7. Teori Neurofungsional
Teori ini menyatakan adanya hubungan antara bahasa dengan anatomi syaraf.
Dua daerah otak, dua daerah dalam otak, yaitu belahan otak kanan dan belahan otak
kiri, menentukan pemerolehan B2.
Pemerolehan B2 dapat diterangkan menurut fungsi syaraf dengan memperhatikan
dua hal. Pertama, fungsi syaraf yang mana yang digunakan untuk berkomunukasi.
Kedua, tingatan mana dalam system syaraf tersebut yang dilibatkan.

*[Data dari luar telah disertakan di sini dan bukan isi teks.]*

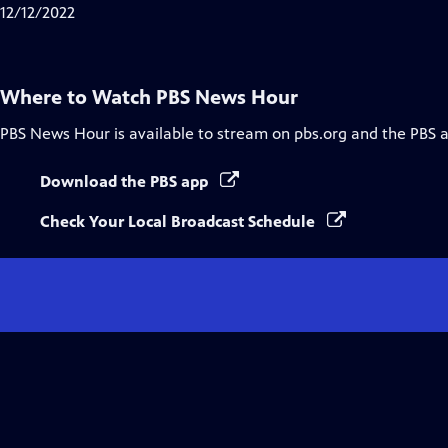
Closed
12/12/2022
Captions
Where to Watch
PBS News Hour
PBS News Hour
is available to stream on pbs.org and the PBS 
Download the PBS app
Check Your Local Broadcast Schedule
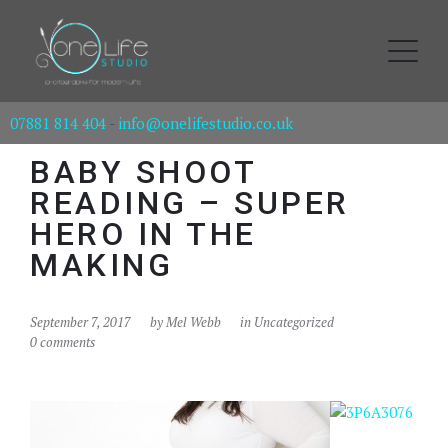
07881 814 404
-
info@onelifestudio.co.uk
BABY SHOOT
READING – SUPER
HERO IN THE
MAKING
September 7, 2017
by
Mel Webb
in Uncategorized
0 comments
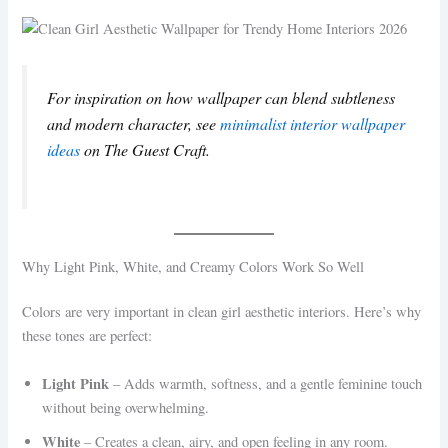
For inspiration on how wallpaper can blend subtleness
and modern character, see
minimalist interior wallpaper
ideas
on The Guest Craft.
Why Light Pink, White, and Creamy Colors Work So Well
Colors are very important in clean girl aesthetic interiors. Here’s why
these tones are perfect:
Light Pink
– Adds warmth, softness, and a gentle feminine touch
without being overwhelming.
White
– Creates a clean, airy, and open feeling in any room.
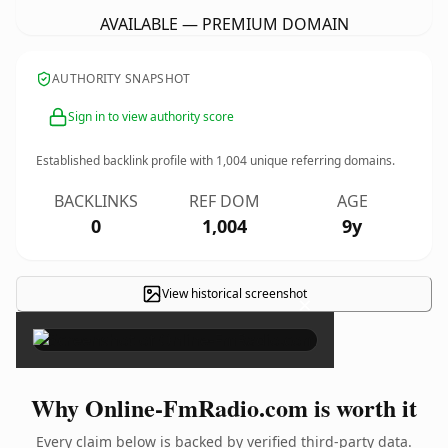
AVAILABLE — PREMIUM DOMAIN
AUTHORITY SNAPSHOT
Sign in to view authority score
Established backlink profile with
1,004
unique referring domains.
BACKLINKS
REF DOM
AGE
0
1,004
9y
View historical screenshot
×
Why Online-FmRadio.com is worth it
Every claim below is backed by verified third-party data.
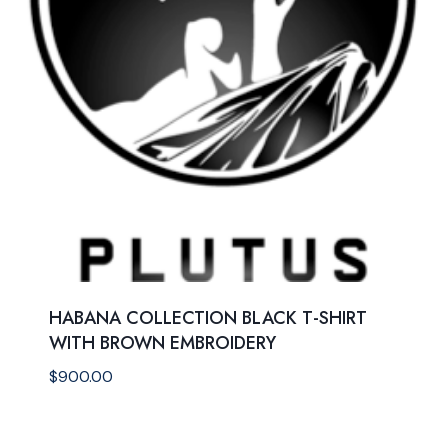
HABANA COLLECTION BLACK T-SHIRT
WITH BROWN EMBROIDERY
$
900.00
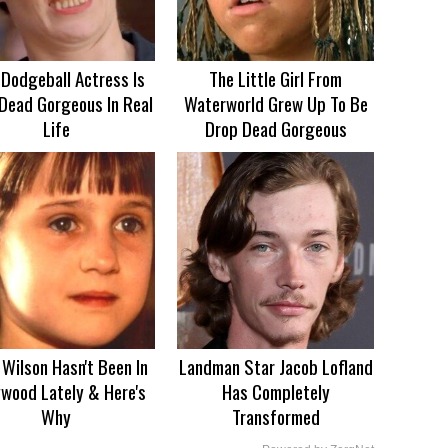
 Dodgeball Actress Is
The Little Girl From
Dead Gorgeous In Real
Waterworld Grew Up To Be
Life
Drop Dead Gorgeous
Wilson Hasn't Been In
Landman Star Jacob Lofland
ywood Lately & Here's
Has Completely
Why
Transformed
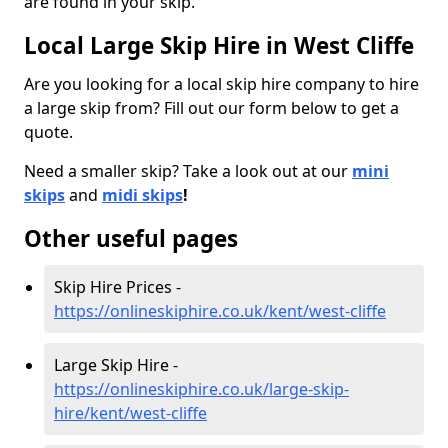
are found in your skip.
Local Large Skip Hire in West Cliffe
Are you looking for a local skip hire company to hire
a large skip from? Fill out our form below to get a
quote.
Need a smaller skip? Take a look out at our
mini
skips
and
midi skips
!
Other useful pages
Skip Hire Prices -
https://onlineskiphire.co.uk/kent/west-cliffe
Large Skip Hire -
https://onlineskiphire.co.uk/large-skip-
hire/kent/west-cliffe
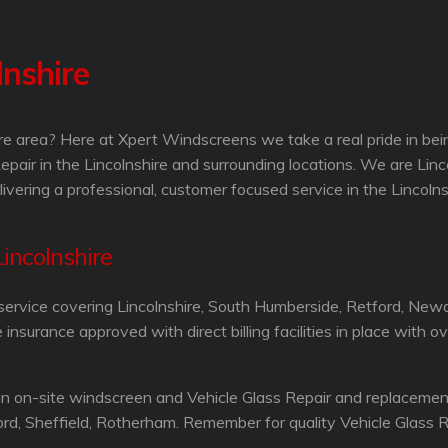
lnshire
hire area? Here at Xpert Windscreens we take a real pride in be
epair in the Lincolnshire and surrounding locations. We are Li
ivering a professional, customer focused service in the Lincolns
Lincolnshire
service covering Lincolnshire, South Humberside, Retford, Newa
surance approved with direct billing facilities in place with o
n on-site windscreen and Vehicle Glass Repair and replacement
rd, Sheffield, Rotherham. Remember for quality Vehicle Glass Re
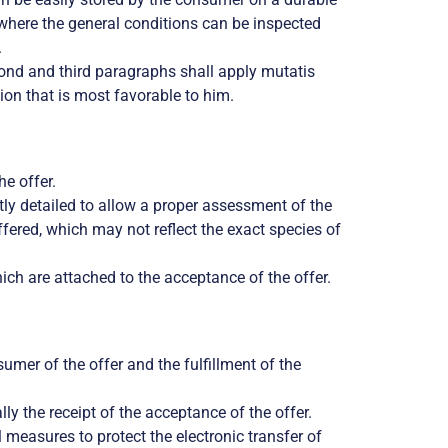
ed where the general conditions can be inspected
.
econd and third paragraphs shall apply mutatis
ion that is most favorable to him.
he offer.
tly detailed to allow a proper assessment of the
ffered, which may not reflect the exact species of
ich are attached to the acceptance of the offer.
umer of the offer and the fulfillment of the
ly the receipt of the acceptance of the offer.
l measures to protect the electronic transfer of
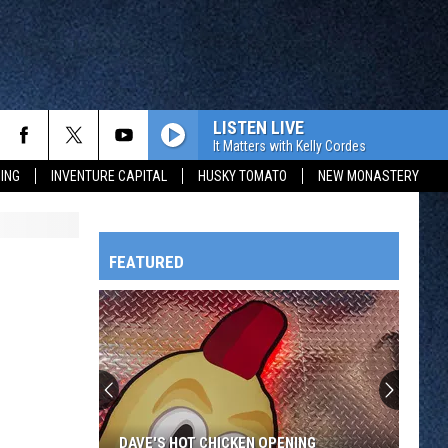
LISTEN LIVE
It Matters with Kelly Cordes
ING
INVENTURE CAPITAL
HUSKY TOMATO
NEW MONASTERY
FEATURED
HTS
OWATONNA
DAVE'S HOT CHICKEN OPENING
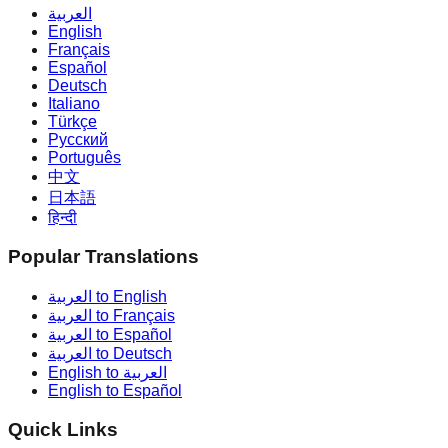
العربية
English
Français
Español
Deutsch
Italiano
Türkçe
Русский
Português
中文
日本語
हिन्दी
Popular Translations
العربية to English
العربية to Français
العربية to Español
العربية to Deutsch
English to العربية
English to Español
Quick Links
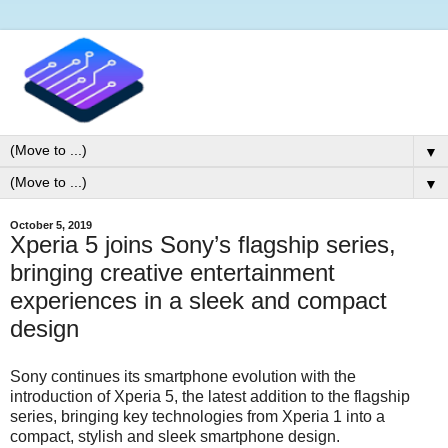
▼
▼
October 5, 2019
Xperia 5 joins Sony’s flagship series,
bringing creative entertainment
experiences in a sleek and compact
design
Sony continues its smartphone evolution with the
introduction of Xperia 5, the latest addition to the flagship
series, bringing key technologies from Xperia 1 into a
compact, stylish and sleek smartphone design.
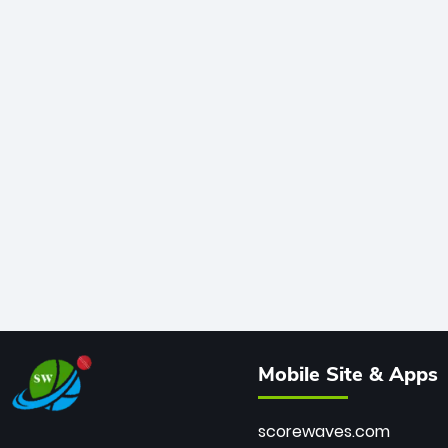
Mobile Site & Apps
scorewaves.com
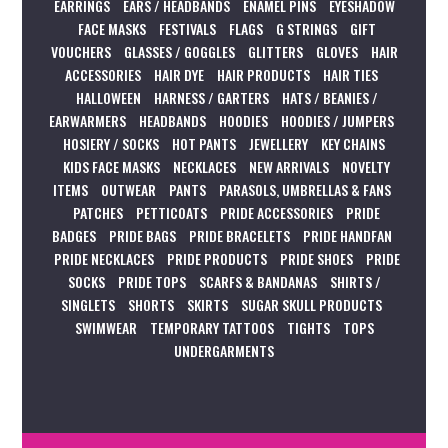
EARRINGS
EARS / HEADBANDS
ENAMEL PINS
EYESHADOW
FACE MASKS
FESTIVALS
FLAGS
G STRINGS
GIFT
VOUCHERS
GLASSES / GOGGLES
GLITTERS
GLOVES
HAIR
ACCESSORIES
HAIR DYE
HAIR PRODUCTS
HAIR TIES
HALLOWEEN
HARNESS / GARTERS
HATS / BEANIES /
EARWARMERS
HEADBANDS
HOODIES
HOODIES / JUMPERS
HOSIERY / SOCKS
HOT PANTS
JEWELLERY
KEY CHAINS
KIDS FACE MASKS
NECKLACES
NEW ARRIVALS
NOVELTY
ITEMS
OUTWEAR
PANTS
PARASOLS, UMBRELLAS & FANS
PATCHES
PETTICOATS
PRIDE ACCESSORIES
PRIDE
BADGES
PRIDE BAGS
PRIDE BRACELETS
PRIDE HANDFAN
PRIDE NECKLACES
PRIDE PRODUCTS
PRIDE SHOES
PRIDE
SOCKS
PRIDE TOPS
SCARFS & BANDANAS
SHIRTS /
SINGLETS
SHORTS
SKIRTS
SUGAR SKULL PRODUCTS
SWIMWEAR
TEMPORARY TATTOOS
TIGHTS
TOPS
UNDERGARMENTS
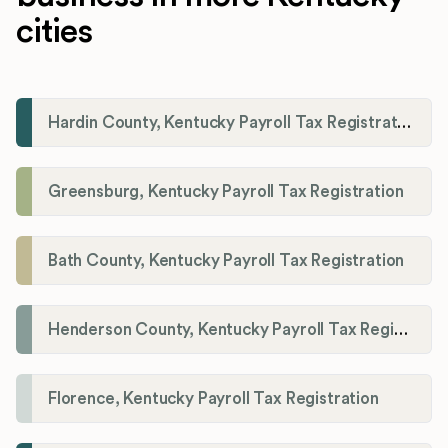
cities
Hardin County, Kentucky Payroll Tax Registration
Greensburg, Kentucky Payroll Tax Registration
Bath County, Kentucky Payroll Tax Registration
Henderson County, Kentucky Payroll Tax Registration
Florence, Kentucky Payroll Tax Registration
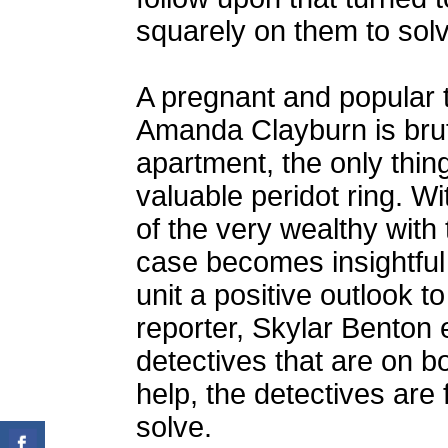
squarely on them to solv
A pregnant and popular t
Amanda Clayburn is brut
apartment, the only thi
valuable peridot ring. Wi
of the very wealthy with 
case becomes insightful 
unit a positive outlook t
reporter, Skylar Benton 
detectives that are on b
help, the detectives are 
solve.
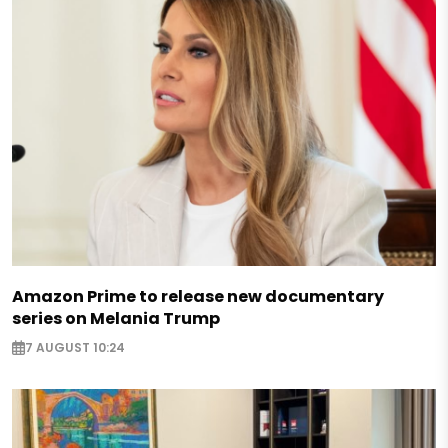
Amazon Prime to release new documentary
series on Melania Trump
7 AUGUST 10:24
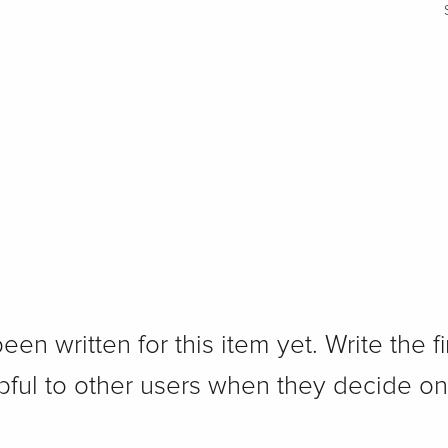
n written for this item yet. Write the fi
pful to other users when they decide on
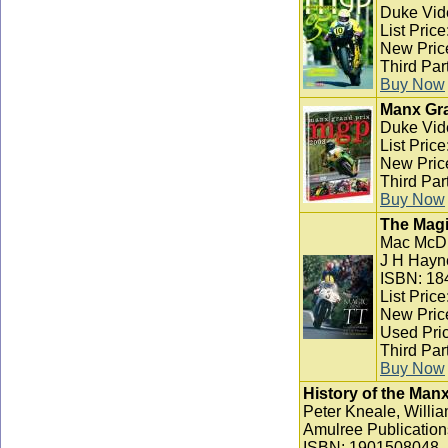
Duke Vid
List Pric
New Pric
Third Par
Buy Now
Manx Gra
Duke Vid
List Pric
New Pric
Third Par
Buy Now
The Magi
Mac McD
J H Hayn
ISBN: 18
List Pric
New Pric
Used Pric
Third Par
Buy Now
History of the Man
Peter Kneale, Willia
Amulree Publication
ISBN: 1901508048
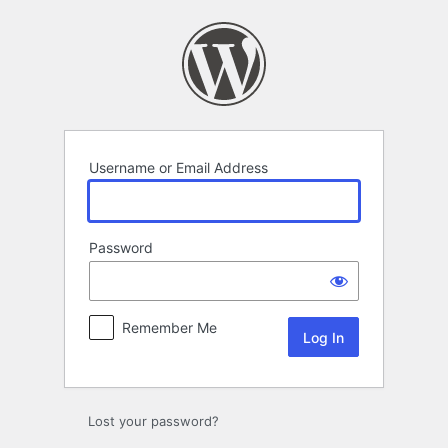
Log
In
Username or Email Address
Password
Remember Me
Lost your password?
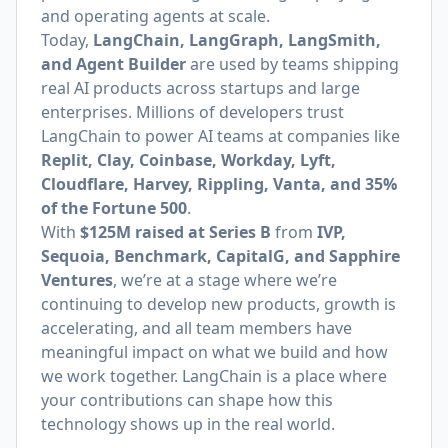
and operating agents at scale.
Today,
LangChain, LangGraph, LangSmith,
and Agent Builder
are used by teams shipping
real AI products across startups and large
enterprises. Millions of developers trust
LangChain to power AI teams at companies like
Replit, Clay, Coinbase, Workday, Lyft,
Cloudflare, Harvey, Rippling, Vanta, and 35%
of the Fortune 500
.
With
$125M raised at Series B
from
IVP,
Sequoia, Benchmark, CapitalG, and Sapphire
Ventures
, we’re at a stage where we’re
continuing to develop new products, growth is
accelerating, and all team members have
meaningful impact on what we build and how
we work together. LangChain is a place where
your contributions can shape how this
technology shows up in the real world.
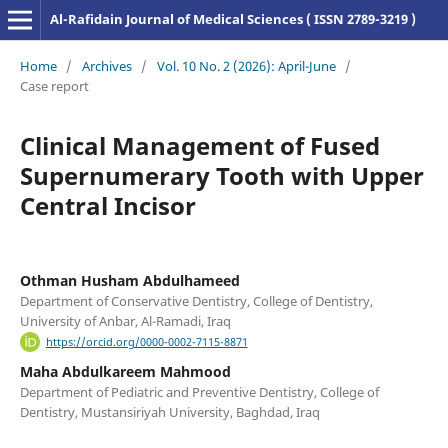
Al-Rafidain Journal of Medical Sciences ( ISSN 2789-3219 )
Home
/
Archives
/
Vol. 10 No. 2 (2026): April-June
/
Case report
Clinical Management of Fused
Supernumerary Tooth with Upper
Central Incisor
Othman Husham Abdulhameed
Department of Conservative Dentistry, College of Dentistry,
University of Anbar, Al-Ramadi, Iraq
https://orcid.org/0000-0002-7115-8871
Maha Abdulkareem Mahmood
Department of Pediatric and Preventive Dentistry, College of
Dentistry, Mustansiriyah University, Baghdad, Iraq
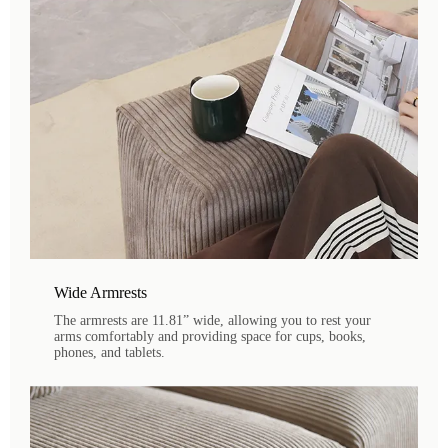
Wide Armrests
The armrests are 11.81” wide, allowing you to rest your
arms comfortably and providing space for cups, books,
phones, and tablets.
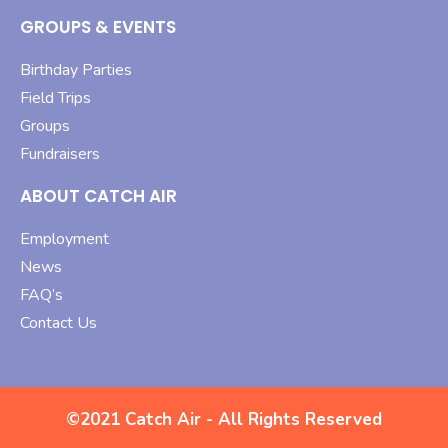
GROUPS & EVENTS
Birthday Parties
Field Trips
Groups
Fundraisers
ABOUT CATCH AIR
Employment
News
FAQ’s
Contact Us
©2021 Catch Air - All Rights Reserved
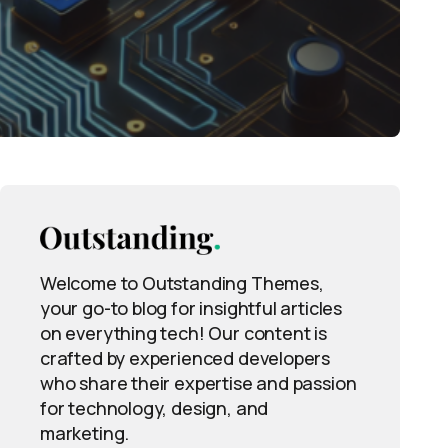
Welcome to Outstanding Themes,
your go-to blog for insightful articles
on everything tech! Our content is
crafted by experienced developers
who share their expertise and passion
for technology, design, and
marketing.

Tujuh teori pemerolehan bahasa kedua, yang terdiri dari beberapa model, yaitu :
1. Model Akulturasi
2. Teori Akomodasi
3. Teori Wacana
4. Model Monitor
5. Model Kompetensi Variable
6. Hipotesis Universal
7. Teori Neurofungsional
Selanjutnya ialah peranan bahasa pertama pada pemerolehan bahasa kedua. Apabila
dalam proses awal menunjukkan pemahaman dan penghasilan yang baik dari keluarga dan
lingkungan bahasa yang diperolehnya, proses pemerolehan bahasa selanjutnya akan
mendapatkan kemudahan. Beberapa penemuan penelitian yang penting mengenai hal ini
adalah seperti berikut :
1. Pengaruh bahasa pertama terlihat paling kuat dalam susunan kata kompleks dan
dalam terjemahan frasa-frasa kata demi kata.
2. Pengaruh bahasa pertama lebih lemah dalam morfologi terikat.
3. Pengaruh bahasa pertama seakan-akan paling kuat aau besar dalam lingkungan-
lingkungan "pemerolehan rendah" atau "accuisition-poor.